BEGIN DATA TO USE
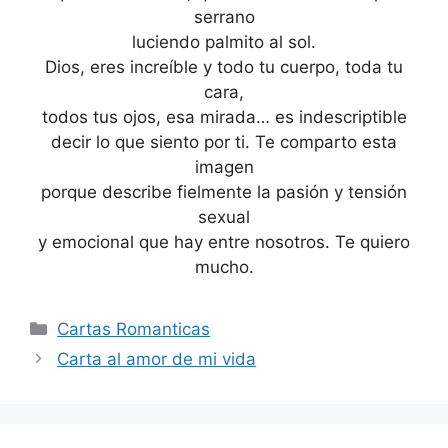
serrano
luciendo palmito al sol.
Dios, eres increíble y todo tu cuerpo, toda tu
cara,
todos tus ojos, esa mirada… es indescriptible
decir lo que siento por ti. Te comparto esta
imagen
porque describe fielmente la pasión y tensión
sexual
y emocional que hay entre nosotros. Te quiero
mucho.
Categories
Cartas Romanticas
Carta al amor de mi vida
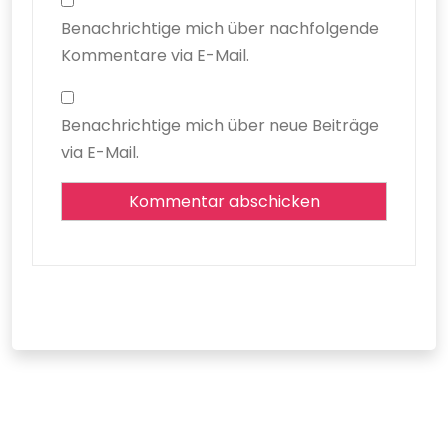
Benachrichtige mich über nachfolgende
Kommentare via E-Mail.
Benachrichtige mich über neue Beiträge
via E-Mail.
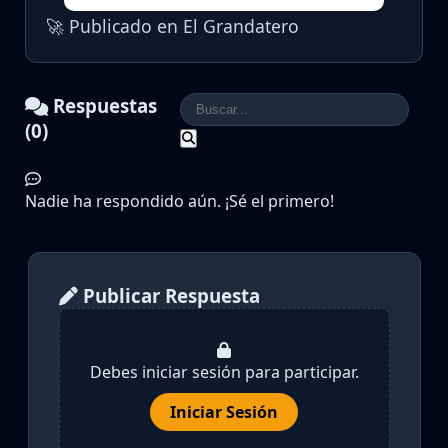
🚀 Publicado en El Grandatero
Respuestas
(0)
Nadie ha respondido aún. ¡Sé el primero!
Publicar Respuesta
Debes iniciar sesión para participar.
Iniciar Sesión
END DATA TO USE
**PROBLEM TO SOLVE:**
The records are to be returned verbatim. Skip any picture they contain.

**RESULT OF THIS TASK:**
serrano
luciendo palmito al sol.
Dios, eres increíble y todo tu cuerpo, toda tu
cara,
todos tus ojos, esa mirada… es indescriptible
decir lo que siento por ti. Te comparto esta
imagen
porque describe fielmente la pasión y tensión
sexual
y emocional que hay entre nosotros. Te quiero
mucho.
Categories
Cartas Romanticas
Carta al amor de mi vida
Benachrichtige mich über nachfolgende
Kommentare via E-Mail.
Benachrichtige mich über neue Beiträge
via E-Mail.
🚀 Publicado en El Grandatero
Respuestas
(0)
Nadie ha respondido aún. ¡Sé el primero!
Publicar Respuesta
Debes iniciar sesión para participar.
Iniciar Sesión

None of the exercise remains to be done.